The Panel on Anesthesia Audit at the World Congress of Anaesthesiologists at the Hague provided the audience with interesting differences in attitude. In the United States, audit is called quality assurance, or in its latest transmogrification, continuous quality improvement.
During his introduction, Dr. Alaistair Spence, president of the (newly) Royal College of Anaesthetists in London, said that insistence by the government had led to the development of audit mechanisms in the United Kingdom.
The first two speakers were in striking contrast. Dr. Terry Vitez, Vice President for Medical Affairs at Premier Anesthesia, explained his method, well known in the USA, of judging clinical competence. The method accepts the idea that humans are inherently fallible, and that decisions about performance must be made by knowledgeable peers. He said these decisions must include measures of both the process and outcome of anesthesia. He has developed a zero to 10 scale of outcome scores which convert written descriptions of the outcome of an anesthesiologists care of the patient into a number. It is of interest that last year and in another context, the ASA House was concerned enough about the validity of placing a number on an anesthesiologist’s competence that it referred the matter back to the Peer Review Committee for further study.

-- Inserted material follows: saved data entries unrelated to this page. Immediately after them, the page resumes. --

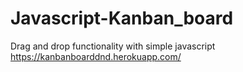 # Javascript-Kanban_board
Drag and drop functionality with simple javascript
https://kanbanboarddnd.herokuapp.com/
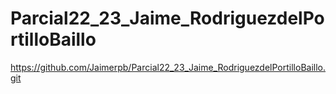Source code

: # Parcial22_23_Jaime_RodriguezdelPortilloBaillo
https://github.com/Jaimerpb/Parcial22_23_Jaime_RodriguezdelPortilloBaillo.git
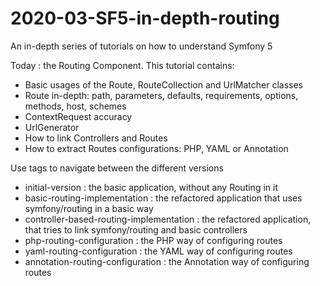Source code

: # 2020-03-SF5-in-depth-routing

An in-depth series of tutorials on how to understand Symfony 5

Today : the Routing Component. This tutorial contains:

* Basic usages of the Route, RouteCollection and UrlMatcher classes
* Route in-depth: path, parameters, defaults, requirements, options, methods, host, schemes
* ContextRequest accuracy
* UrlGenerator
* How to link Controllers and Routes
* How to extract Routes configurations: PHP, YAML or Annotation

Use tags to navigate between the different versions
* initial-version : the basic application, without any Routing in it
* basic-routing-implementation : the refactored application that uses symfony/routing in a basic way
* controller-based-routing-implementation : the refactored application, that tries to link symfony/routing and basic controllers
* php-routing-configuration : the PHP way of configuring routes
* yaml-routing-configuration : the YAML way of configuring routes
* annotation-routing-configuration : the Annotation way of configuring routes
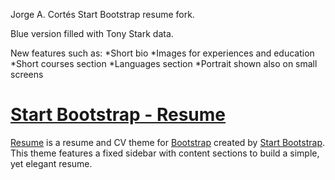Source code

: Jorge A. Cortés Start Bootstrap resume fork.

Blue version filled with Tony Stark data.

New features such as:
*Short bio
*Images for experiences and education
*Short courses section
*Languages section
*Portrait shown also on small screens

# [Start Bootstrap - Resume](https://startbootstrap.com/template-overviews/resume/)

[Resume](https://startbootstrap.com/template-overviews/resume/) is a resume and CV theme for [Bootstrap](http://getbootstrap.com/) created by [Start Bootstrap](http://startbootstrap.com/). This theme features a fixed sidebar with content sections to build a simple, yet elegant resume.

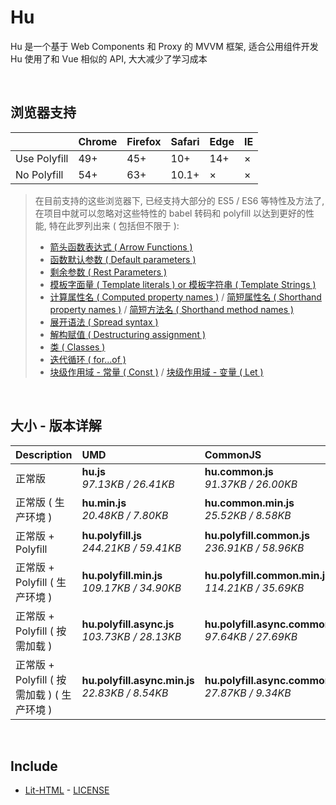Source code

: # Hu
Hu 是一个基于 Web Components 和 Proxy 的 MVVM 框架, 适合公用组件开发<br>
Hu 使用了和 Vue 相似的 API, 大大减少了学习成本

<br>

## 浏览器支持

|              | Chrome | Firefox | Safari | Edge | IE |
| :-           | :-     | :-      | :-     | :-   | :- |
| Use Polyfill | 49+    | 45+     | 10+    | 14+  | ×  |
| No Polyfill  | 54+    | 63+     | 10.1+  | ×    | ×  |

> 在目前支持的这些浏览器下, 已经支持大部分的 ES5 / ES6 等特性及方法了,<br>
> 在项目中就可以忽略对这些特性的 babel 转码和 polyfill 以达到更好的性能, 特在此罗列出来 ( 包括但不限于 ): <br>
  > - [箭头函数表达式 ( Arrow Functions )](https://developer.mozilla.org/zh-CN/docs/Web/JavaScript/Reference/Functions/Arrow_functions)
  > - [函数默认参数 ( Default parameters )](https://developer.mozilla.org/zh-CN/docs/Web/JavaScript/Reference/Functions/Default_parameters)
  > - [剩余参数 ( Rest Parameters )](https://developer.mozilla.org/zh-CN/docs/Web/JavaScript/Reference/Functions/Rest_parameters)
  > - [模板字面量 ( Template literals ) or 模板字符串 ( Template Strings )](https://developer.mozilla.org/zh-CN/docs/Web/JavaScript/Reference/template_strings)
  > - [计算属性名 ( Computed property names )](https://developer.mozilla.org/zh-CN/docs/Web/JavaScript/Reference/Operators/Object_initializer#计算属性名) / [简短属性名 ( Shorthand property names )](https://developer.mozilla.org/zh-CN/docs/Web/JavaScript/Reference/Operators/Object_initializer#属性定义) / [简短方法名 ( Shorthand method names )](https://developer.mozilla.org/zh-CN/docs/Web/JavaScript/Reference/Operators/Object_initializer#方法定义)
  > - [展开语法 ( Spread syntax )](https://developer.mozilla.org/zh-CN/docs/Web/JavaScript/Reference/Operators/Spread_syntax)
  > - [解构赋值 ( Destructuring assignment )](https://developer.mozilla.org/zh-CN/docs/Web/JavaScript/Reference/Operators/Destructuring_assignment)
  > - [类 ( Classes )](https://developer.mozilla.org/zh-CN/docs/Web/JavaScript/Reference/Classes)
  > - [迭代循环 ( for...of )](https://developer.mozilla.org/zh-CN/docs/Web/JavaScript/Reference/Statements/for...of)
  > - [块级作用域 - 常量 ( Const )](https://developer.mozilla.org/zh-CN/docs/Web/JavaScript/Reference/Statements/const) / [块级作用域 - 变量 ( Let )](https://developer.mozilla.org/zh-CN/docs/Web/JavaScript/Reference/Statements/let)

<br>

## 大小 - 版本详解
| Description | UMD | CommonJS | ES Module |
| :- | :- | :- | :- |
| 正常版 | **hu.js**<br>*97.13KB / 26.41KB* | **hu.common.js**<br>*91.37KB / 26.00KB* | **hu.esm.js**<br>*91.35KB / 25.99KB* |
| 正常版 ( 生产环境 ) | **hu.min.js**<br>*20.48KB / 7.80KB* | **hu.common.min.js**<br>*25.52KB / 8.58KB* | **hu.esm.min.js**<br>*20.31KB / 7.73KB* |
| 正常版 + Polyfill | **hu.polyfill.js**<br>*244.21KB / 59.41KB* | **hu.polyfill.common.js**<br>*236.91KB / 58.96KB* | **hu.polyfill.esm.js**<br>*236.89KB / 58.94KB* |
| 正常版 + Polyfill ( 生产环境 ) | **hu.polyfill.min.js**<br>*109.17KB / 34.90KB* | **hu.polyfill.common.min.js**<br>*114.21KB / 35.69KB* | **hu.polyfill.esm.min.js**<br>*109.00KB / 34.83KB* |
| 正常版 + Polyfill ( 按需加载 ) | **hu.polyfill.async.js**<br>*103.73KB / 28.13KB* | **hu.polyfill.async.common.js**<br>*97.64KB / 27.69KB* | **hu.polyfill.async.esm.js**<br>*97.62KB / 27.67KB* |
| 正常版 + Polyfill ( 按需加载 ) ( 生产环境 ) | **hu.polyfill.async.min.js**<br>*22.83KB / 8.54KB* | **hu.polyfill.async.common.min.js**<br>*27.87KB / 9.34KB* | **hu.polyfill.async.esm.min.js**<br>*22.66KB / 8.47KB* |

<br>

## Include
  - [Lit-HTML](https://github.com/Polymer/lit-html) \- [LICENSE](https://github.com/Polymer/lit-html/blob/master/LICENSE)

Dr. Spence followed by stating that although he remains optimistic about the usefulness of audit, he cautioned the audience that he is disillusioned about its possibilities. He warned us to limit what we audit only to key information; such things as drug usage, use of manpower and appropriate training, frequency of preoperative visits and problems of intubation. He said we should be wary of auditing complications because ‘acceptable’ rates of occurrence are unknown and vary with practice settings and the status of the patient. He had the same concerns about the study of critical incidents. He also emphasized that whatever system one used to audit patient care the validity of the findings must be tested and retested.
Dr. Fred Cheney, Director of the ASA Closed Claims Project, reviewed the information gleaned from malpractice case files and described the study of large numbers of adverse outcomes; the results can give perspective when performing audit. He stressed that the project results give no estimate of the overall incidence of adverse outcomes, that they are not balanced geographically in the USA and that there is selection bias in the claims that are reviewed. His most important statement about the applicability of the project’s results to audit appeared when he described reasonable interrater reliability between the judgments of reviewers but marked bias against practitioners who had more severe outcomes even when the clinical scenarios were identical. This suggests a weakness in the Vitez method of enumerating a practitioner’s competence and supports Dr. Spence’s caution about validity.
Dr. Cheney described other findings from the project which have led to changes in practice. For example, the findings of the frequency and devastating consequences of difficulties with intubation have given an added incentive to the development of the difficult airway algorithm by the ASA.
Dr. John Lunn of the University of Wales stated that the Confidential Enquiry into Perioperative Deaths (CEPOD) is a form of audit. This enquiry is a rare example of cooperation between anaesthetists and surgeons! The enquiry extends to deaths occurring up to 30 days after surgery. Dr. Lunn said that this is not research because there is no prior hypothesis about perioperative death. It is ran independently of the government yet the authorities fund it. It is also independent of the Royal Colleges (the premier academic bodies in the U. K.) yet they act as watchdogs. In its study of perioperative death the enquiry seeks to avoid judgment of peers. But the enquiry does ask whether the care was appropriate or inappropriate. Dr. Lunn said therefore it is a form of quality assurance but he also warned that his case reviewers could be divided into hawks and doves.
The CEPOD, being national in scope, allows the collection of valid numerators and denominators. Each year there is a different focus; for example in 1989, the enquiry looked at perioperative death in children and this year, death rates associated with specific operations.
Dr. Burton Epstein, Chairman of the ASA Committee on Standards of Care, discussed the pros and cons of setting such standards. He quoted Dr. John Eichhorn’s statement that anesthesia is the specialty most amenable to setting standards for itself. He added that the pressures for establishing standards largely came from government, insurers, third party payers and the public. He described how the ASA has updated monitoring standards as technology, experience and opinion have changed. He explained that the standards for obstetric anesthesia care have been liberalized to guidelines to respond to acceptable variations in practice. He felt that it was unlikely that any more new standards would be developed for anesthesiologists but that practice parameters (how to do it?) would take over.
Dr. Dupuy, a physician and an ethicist, followed and told us that in the past there had been reluctance to introduce audit in Continental countries; yet recently there had been an upsurge in interest. It sounded cynical, but she said that ethics, which is concerned with the quality of care, and economics, are linked. She explained this on the basis that money spent on one patient cannot be spent on another and medical audit tends to increase the number of medical interventions. The first part of this statement is not likely true of the USA except perhaps in Oregon. She described the activities of the Dutch Governmental Committee on Choices in Health Care. This committee strongly recommends the use of treatment protocols, the use of audit and gives advice on the how to deal with the ‘difficult patient who shops from doctor to doctor in the medical mail.
It was clear to this audience that there is little unanimity about what is an acceptable and valid technique of auditing our care of patients but there was little doubt that we must do it.